A friend of ours runs a food co-op and has scored some raw, unfiltered grey ironbark honey at bulk rates. She has 7 30kg cubes left at $6.50/kg. I've tried it and its lovely stuff. It needs filtering before use to get the bee parts out (just pour through a fine tea strainer) but the flavour is fantastic. Yet to brew with it but I'm sure it wall make a fantastic mead.

Details here - www.co-opstop.blogspot.com

If this sells well there may be further orders in future. Contact her directly (tell her I sent you) or PM me for more details.

Cheers
Dave


----------



## KudaPucat (10/2/11)

I know you said Sydney Only, but whilst we're on the topic...

I've recently secured a reliable apiarist in Melbourne. $6.60/kg if you buy in bulk (10kg +)
She has more than 10 different varietals including red gum, grey box, yellow box, black box, orange blossom, "Mountain honey"

If anybody would like her details, please pm me. I'm not publishing them, as she doesn't want to be inundated with huge orders, and I'd like her to be able to continue supplying me too ;-)

:icon_offtopic: 
Sorry for the hijack.


----------



## FNQ Bunyip (11/2/11)

On the subject of cheep honey , I know that the stock squad here in FNQ are very interested is cheep honey sales after many honey thefts in recent months , in some cases truck loads of whole hives have been removed and in others just the frames from the boxes ... 

Please do the right thing and only buy honey from a trusted supply... 

cheers


----------



## Airgead (11/2/11)

FNQ Bunyip said:


> On the subject of cheep honey , I know that the stock squad here in FNQ are very interested is cheep honey sales after many honey thefts in recent months , in some cases truck loads of whole hives have been removed and in others just the frames from the boxes ...
> 
> Please do the right thing and only buy honey from a trusted supply...
> 
> cheers



This stuff is OK. She negotiated a bulk deal from a local beekeeper.

Cheers
Dave


----------



## KudaPucat (11/2/11)

Airgead said:


> This stuff is OK. She negotiated a bulk deal from a local beekeeper.
> 
> Cheers
> Dave



Same here, I've seen their hives.


----------



## Lord Raja Goomba I (11/2/11)

I purchase for $7 per kg, filtered from an amateur apiarist. He's on the northside of Brisbane, and in my case, he'll deliver.

Goomba


----------



## KudaPucat (11/2/11)

well that's 3 states, come on NT, SA, WA and TAS! (ACT can just go to NSW  )


----------



## Airgead (12/2/11)

She's down to 2 30l tubs now. If you want some, better get in quick.
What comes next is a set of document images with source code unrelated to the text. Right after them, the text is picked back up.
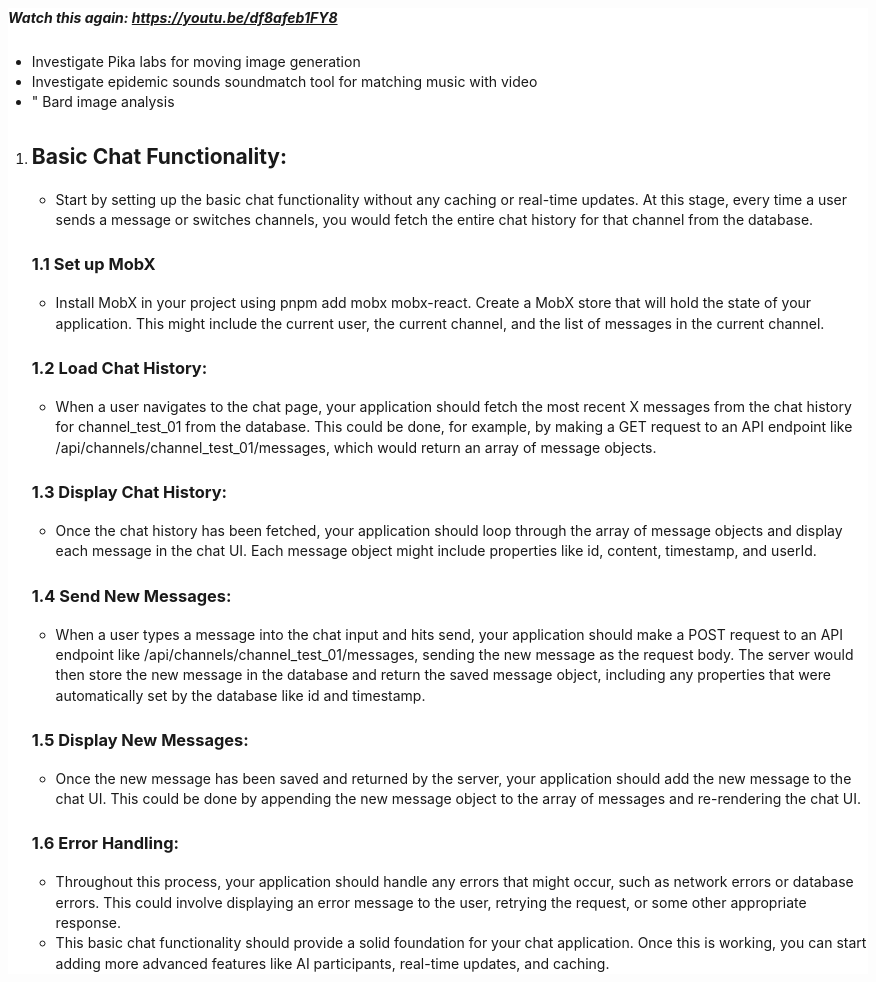 ##### Watch this again: https://youtu.be/df8afeb1FY8

- Investigate Pika labs for moving image generation
- Investigate epidemic sounds soundmatch tool for matching music with video
- " Bard image analysis

1. ## Basic Chat Functionality:

      - Start by setting up the basic chat functionality without any caching or real-time updates. At this stage, every time a user sends a message or switches channels, you would fetch the entire chat history for that channel from the database.

      ### 1.1 Set up MobX

      - Install MobX in your project using pnpm add mobx mobx-react. Create a MobX store that will hold the state of your application. This might include the current user, the current channel, and the list of messages in the current channel.

      ### 1.2 Load Chat History:

      - When a user navigates to the chat page, your application should fetch the most recent X messages from the chat history for channel_test_01 from the database. This could be done, for example, by making a GET request to an API endpoint like /api/channels/channel_test_01/messages, which would return an array of message objects.

      ### 1.3 Display Chat History:

      - Once the chat history has been fetched, your application should loop through the array of message objects and display each message in the chat UI. Each message object might include properties like id, content, timestamp, and userId.

      ### 1.4 Send New Messages:

      - When a user types a message into the chat input and hits send, your application should make a POST request to an API endpoint like /api/channels/channel_test_01/messages, sending the new message as the request body. The server would then store the new message in the database and return the saved message object, including any properties that were automatically set by the database like id and timestamp.

      ### 1.5 Display New Messages:

      - Once the new message has been saved and returned by the server, your application should add the new message to the chat UI. This could be done by appending the new message object to the array of messages and re-rendering the chat UI.

      ### 1.6 Error Handling:

      - Throughout this process, your application should handle any errors that might occur, such as network errors or database errors. This could involve displaying an error message to the user, retrying the request, or some other appropriate response.
      - This basic chat functionality should provide a solid foundation for your chat application. Once this is working, you can start adding more advanced features like AI participants, real-time updates, and caching.
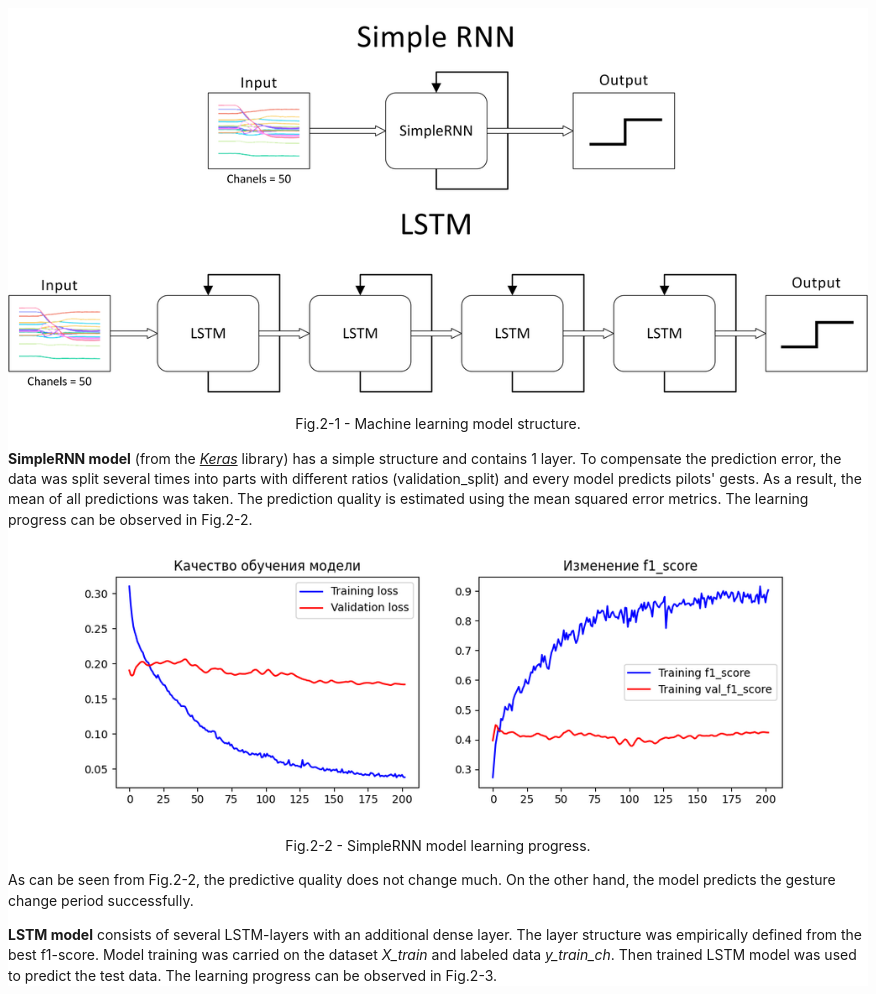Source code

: ![Model structure](/logs_and_figures/fig_2-2.png)
<p align="center">  Fig.2-1 - Machine learning model structure. </p>

**SimpleRNN model** (from the [*Keras*](https://keras.io/) library) has a simple structure and contains 1 layer. To compensate the prediction error, the data was split several times into parts with different ratios (validation_split) and every model predicts pilots' gests. As a result, the mean of all predictions was taken. The prediction quality is estimated using the mean squared error metrics. The learning progress can be observed in Fig.2-2.


![Learning progress of the model SimpleRNN](/logs_and_figures/fig_2-3.png)
<p align="center">  Fig.2-2 - SimpleRNN model learning progress. </p>


As can be seen from Fig.2-2, the predictive quality does not change much. On the other hand, the model predicts the gesture change period successfully.

**LSTM model** consists of several LSTM-layers with an additional dense layer. The layer structure was empirically defined from the best f1-score. Model training was carried on the dataset *X_train* and labeled data *y_train_ch*. Then trained LSTM model was used to predict the test data. The learning progress can be observed in Fig.2-3.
There is likely to be another order in the near future. I'll let everyone know beforehand.

Cheers
Dave


----------



## SuiCIDER (5/3/11)

Is this still going? If so, am I only able to buy in lots of 15, 20, 25 and 30 L?


----------



## Airgead (5/3/11)

SuiCIDER said:


> Is this still going? If so, am I only able to buy in lots of 15, 20, 25 and 30 L?



She's all sold out now but planning another buy soon.

Now that I'm in her list I should get some good advance warning in future.

Cheers
Dave


----------



## SuiCIDER (7/3/11)

That's good! Let us know! I need 10L for an upcoming mead.


----------